Le Centre Pompidou a présenté du 8 mai au 16 septembre 2019 une exposition intitulée Préhistoire. Une énigme moderne qui entendait faire le point sur un thème jusqu’ici peu exploré : la relation féconde qui unit la préhistoire à l’art moderne et contemporain.
Une des étapes clés de cette relation est la découverte de Lascaux en septembre 1940. Elle marque profondément les intellectuels et les artistes, à commencer par Georges Bataille qui relate un propos de Picasso : « on n’a jamais rien fait de mieux depuis » (Georges Bataille, La Peinture préhistorique, 1955, cité par Silvia Loreti dans le catalogue de l’exposition). Picasso s’inscrit dans un courant vaste de nombreux artistes des avant-gardes – de Giorgio De Chirico à Max Ernst, de Joan Miró à André Masson, qui se tournent vers la préhistoire, peu explorée jusqu’alors par les œuvres plastiques et curieusement négligée jusqu’à l’aube du XXe siècle par la toute jeune histoire de l’art. Les artistes y recherchent une alternative à l’imitation stérile de la nature et un outil dans la lutte contre la manière traditionnelle de raconter l’Histoire.

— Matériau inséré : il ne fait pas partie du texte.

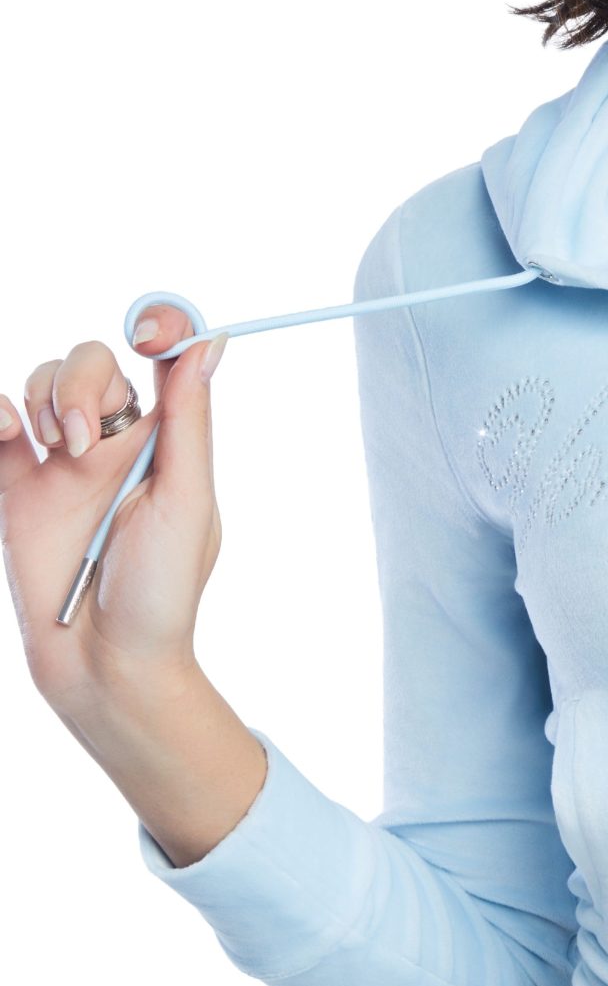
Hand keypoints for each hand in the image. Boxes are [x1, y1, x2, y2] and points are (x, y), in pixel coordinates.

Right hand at [0, 307, 226, 717]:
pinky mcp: (15, 485)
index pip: (164, 356)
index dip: (159, 323)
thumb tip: (209, 344)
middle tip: (83, 441)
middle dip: (84, 380)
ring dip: (47, 396)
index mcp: (167, 438)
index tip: (150, 331)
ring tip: (58, 449)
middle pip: (93, 360)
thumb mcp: (187, 501)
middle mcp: (116, 441)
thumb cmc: (162, 592)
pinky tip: (6, 431)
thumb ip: (190, 421)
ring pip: (45, 382)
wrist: (104, 662)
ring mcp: (62, 462)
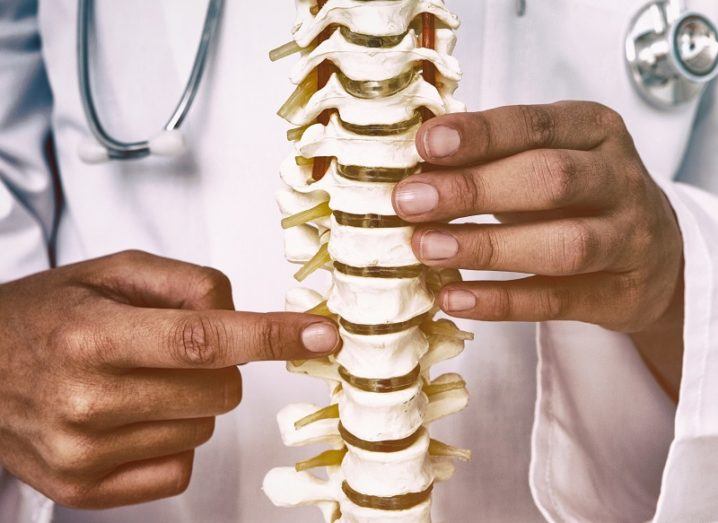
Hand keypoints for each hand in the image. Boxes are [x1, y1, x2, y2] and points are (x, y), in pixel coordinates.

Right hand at [0, 251, 339, 508]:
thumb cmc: (48, 314)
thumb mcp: (113, 271)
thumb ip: (188, 282)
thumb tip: (248, 314)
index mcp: (93, 335)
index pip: (205, 340)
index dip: (273, 336)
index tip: (322, 334)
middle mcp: (86, 400)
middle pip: (221, 390)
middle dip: (223, 364)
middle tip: (180, 348)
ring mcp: (84, 454)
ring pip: (205, 428)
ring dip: (194, 399)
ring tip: (143, 378)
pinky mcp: (83, 489)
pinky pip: (179, 468)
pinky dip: (175, 438)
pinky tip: (137, 415)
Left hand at [393, 102, 683, 393]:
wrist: (655, 252)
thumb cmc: (578, 195)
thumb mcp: (549, 157)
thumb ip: (494, 157)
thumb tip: (414, 168)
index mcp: (594, 129)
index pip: (535, 125)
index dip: (479, 135)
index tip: (424, 145)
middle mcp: (619, 179)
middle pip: (550, 179)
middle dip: (474, 189)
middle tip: (410, 201)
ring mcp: (628, 239)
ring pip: (562, 244)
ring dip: (486, 247)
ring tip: (426, 248)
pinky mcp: (619, 294)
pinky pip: (556, 300)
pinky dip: (500, 301)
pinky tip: (453, 297)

Ainsi, sur les origines de la sculpture, Picasso indique : « Si l'homme est venu à fixer des images, c'est qu'il les découvrait autour de lui presque formées, déjà à la portée de la main. Il les voyait dans un os, dans la bosselure d'une caverne, dans un morceau de bois… Une forme lui suggérait la femme, l'autre un bison… » (Brassaï - 20 octobre 1943 -, Conversations avec Picasso, Paris, Gallimard, 1997, p.113).
Il aime aussi le mystère de ces créations qui font écho aux siennes : « Qu'est-ce qui se conserve dans la terre ? C'est la pierre, le bronze, l'ivoire, l'os, parfois la poterie… Jamais les objets en bois, rien des tissus, des peaux… Ce qui fausse complètement nos idées sur les premiers hommes… Je ne crois pas me tromper en affirmant que les beaux objets de “l'âge de pierre” étaient en peau, en tissus et surtout en bois. L’âge de pierre devrait s'appeler l'Âge de bois… » dit-il à Brassaï, avec son sens habituel du paradoxe.

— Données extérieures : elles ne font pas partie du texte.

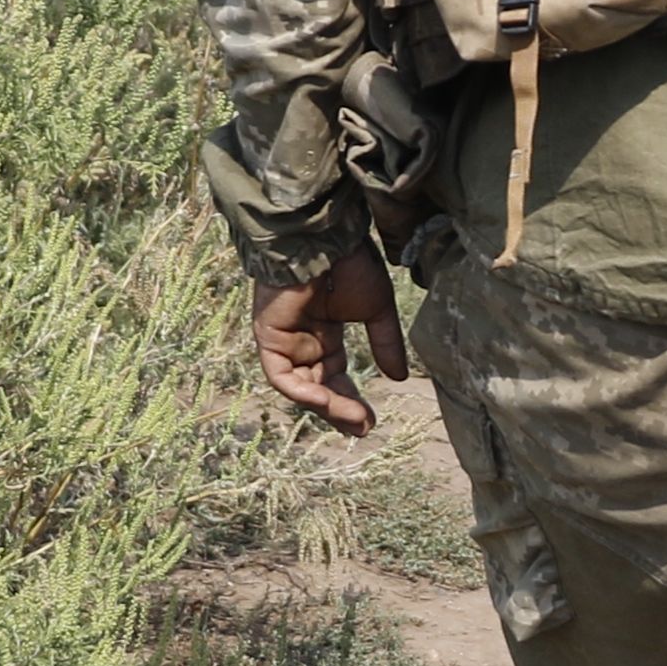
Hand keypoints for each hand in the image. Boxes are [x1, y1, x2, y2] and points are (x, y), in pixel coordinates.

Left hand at [253, 253, 410, 435]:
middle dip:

On sait également que Pablo Picasso a montré à au moins deux de ses visiteurs (Malraux et Brassaï), une vitrine contenant, entre autres, deux reproductions de la célèbre Vénus de Lespugue (découverte le 9 août 1922 dans la grotte des Rideaux, une cavité située dans les gorges de la Save, à Lespugue). L'une, conforme à l'originale était ébréchée, et l'autre restaurée et complétée. Ces objets sont probablement entrés dans sa collection dès la fin des années 1920. Comme le souligne Silvia Loreti, « l’émergence de références visuelles à la préhistoire dans son œuvre est indissociable du surréalisme ». L’exposition du Centre Pompidou discerne cette influence dans les œuvres du début des années 1930, comme le Buste de femme, Boisgeloup, 1931 ou encore le plâtre gravé du Minotaure blessé, également réalisé à Boisgeloup en 1933-1934.
Préhistoire, une énigme moderne. Centre Pompidou, Paris, du 8 mai au 16 septembre 2019.